• PROBLEM REQUIREMENTS:
Without the pictures, give the entries below again exactly as written.

• TASK MATERIAL:
=== Begin Enclosure ===

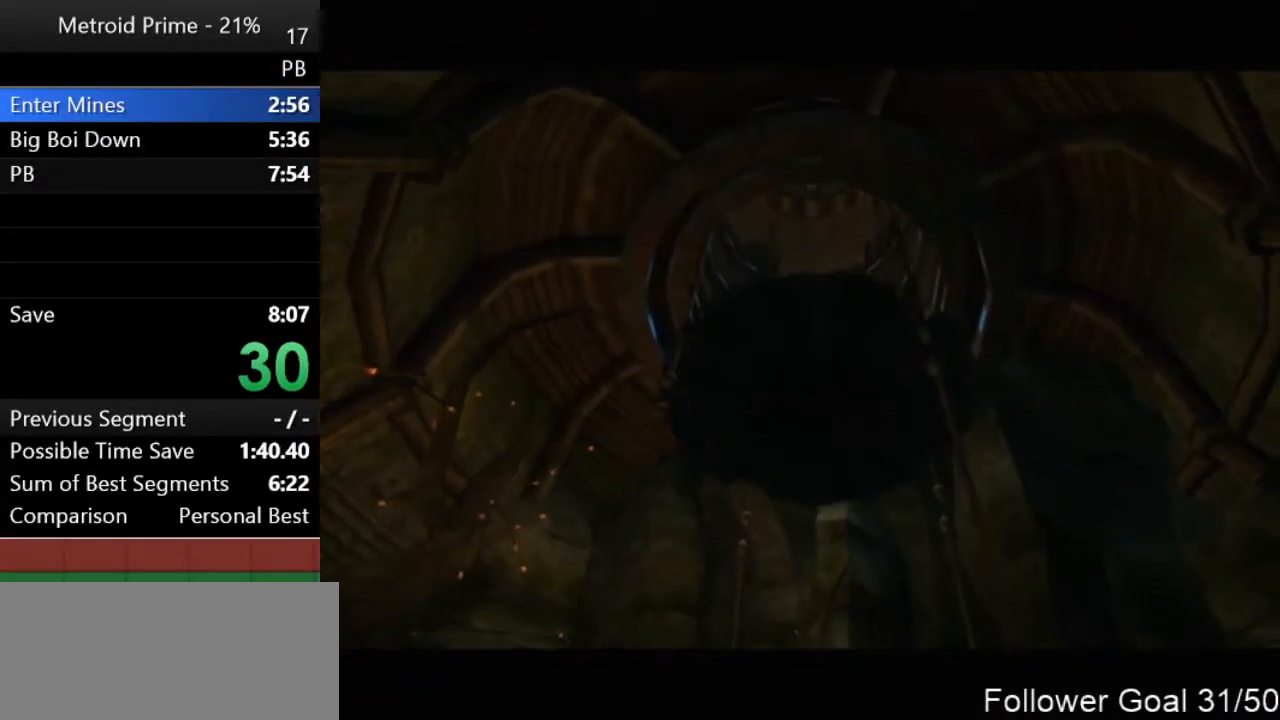
{"buttons": [], "left_stick": "up-left", "right_stick": "center", "events": [[17, "left_stick", "down-left"], [50, "left_stick", "left"], [150, "left_stick", "down-right"], [267, "left_stick", "down-left"], [333, "left_stick", "down-right"], [400, "left_stick", "up-right"], [450, "left_stick", "up-left"]]}
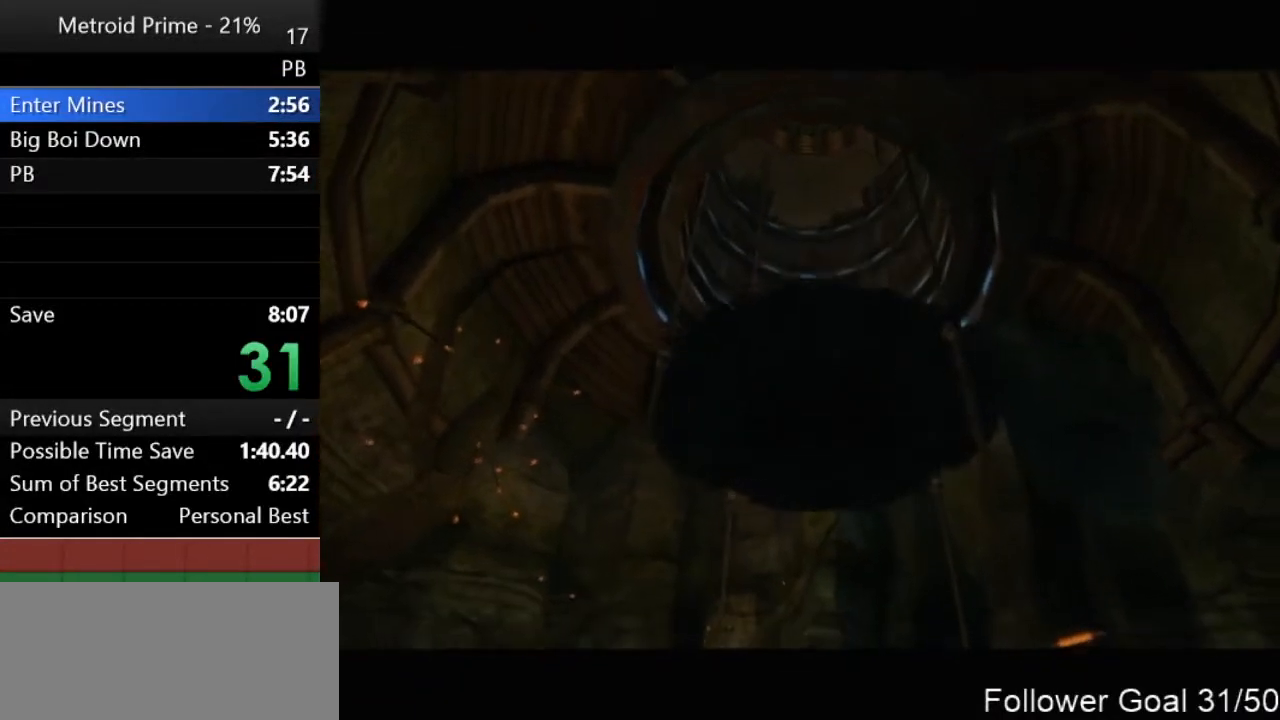
{"buttons": [], "left_stick": "center", "right_stick": "center", "events": [[33, "left_stick", "center"]]}
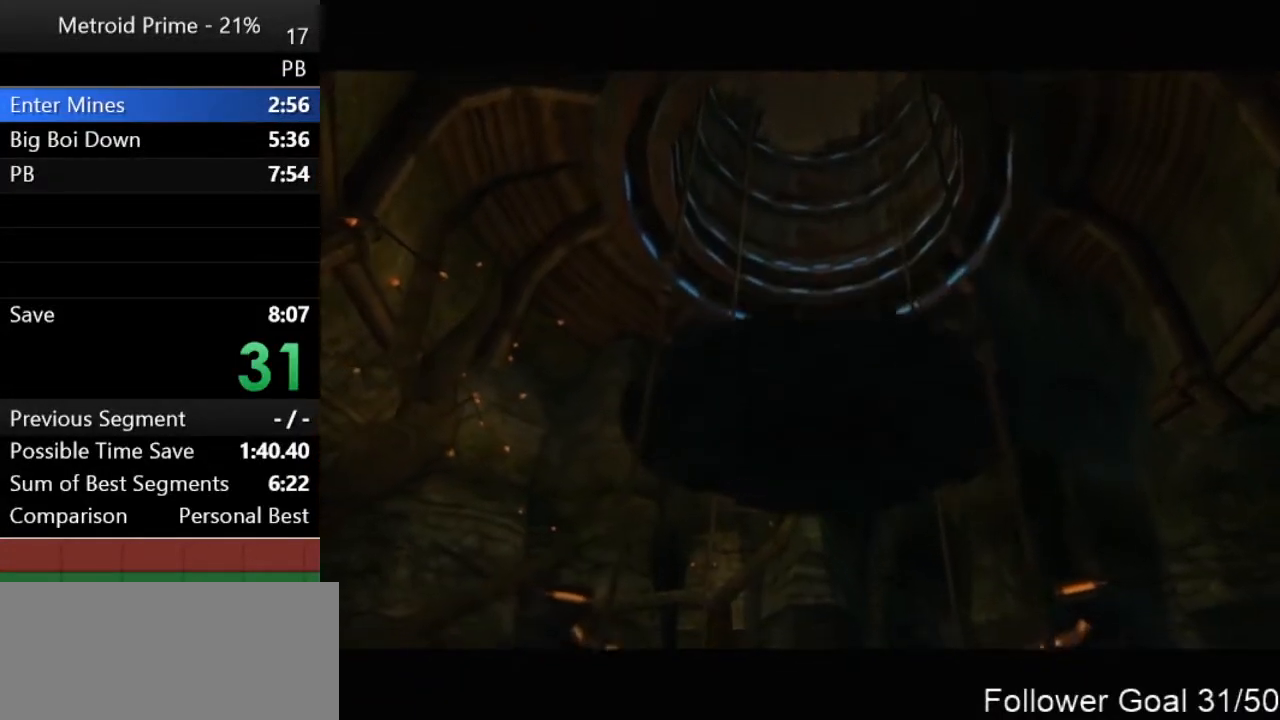
{"buttons": [], "left_stick": "center", "right_stick": "center", "events": []}
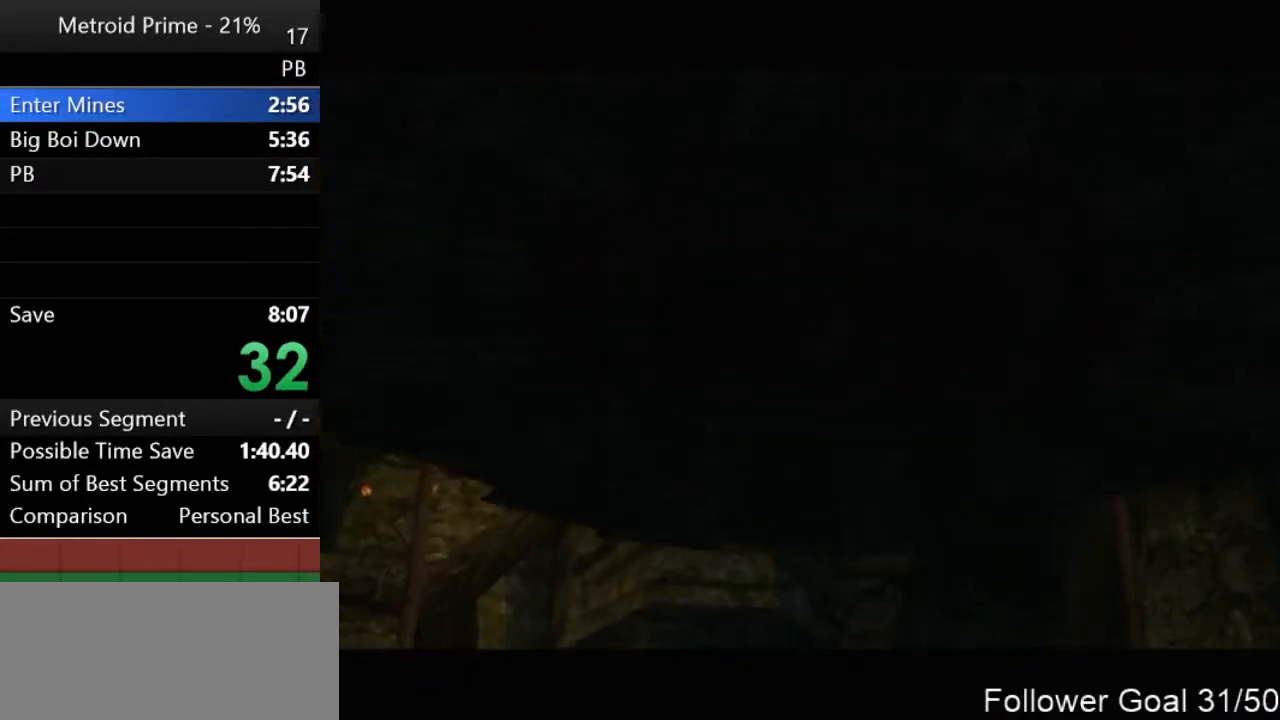
{"buttons": [], "left_stick": "center", "right_stick": "center", "events": []}
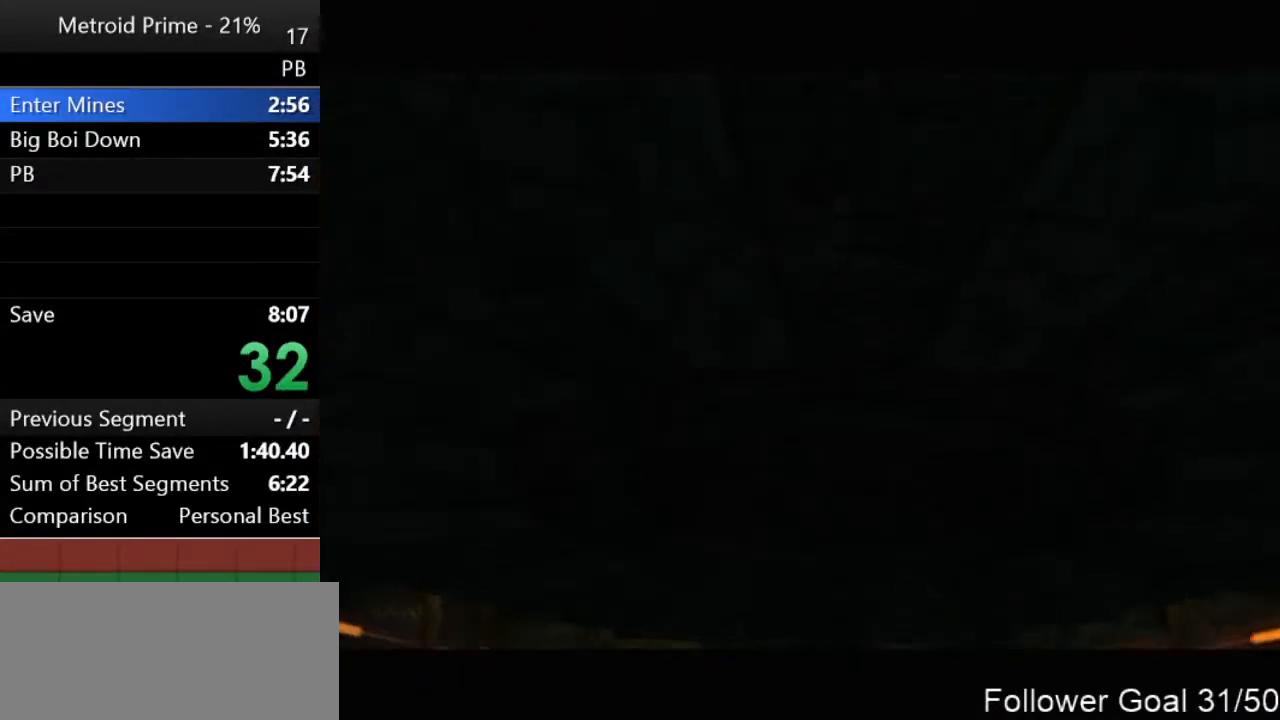
{"buttons": [], "left_stick": "center", "right_stick": "center", "events": []}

=== End Enclosure ===

• SOLUTION TO THIS TASK:
{"buttons": [], "left_stick": "up-left", "right_stick": "center", "events": [[17, "left_stick", "down-left"], [50, "left_stick", "left"], [150, "left_stick", "down-right"], [267, "left_stick", "down-left"], [333, "left_stick", "down-right"], [400, "left_stick", "up-right"], [450, "left_stick", "up-left"]]}
{"buttons": [], "left_stick": "center", "right_stick": "center", "events": [[33, "left_stick", "center"]]}
{"buttons": [], "left_stick": "center", "right_stick": "center", "events": []}
{"buttons": [], "left_stick": "center", "right_stick": "center", "events": []}
{"buttons": [], "left_stick": "center", "right_stick": "center", "events": []}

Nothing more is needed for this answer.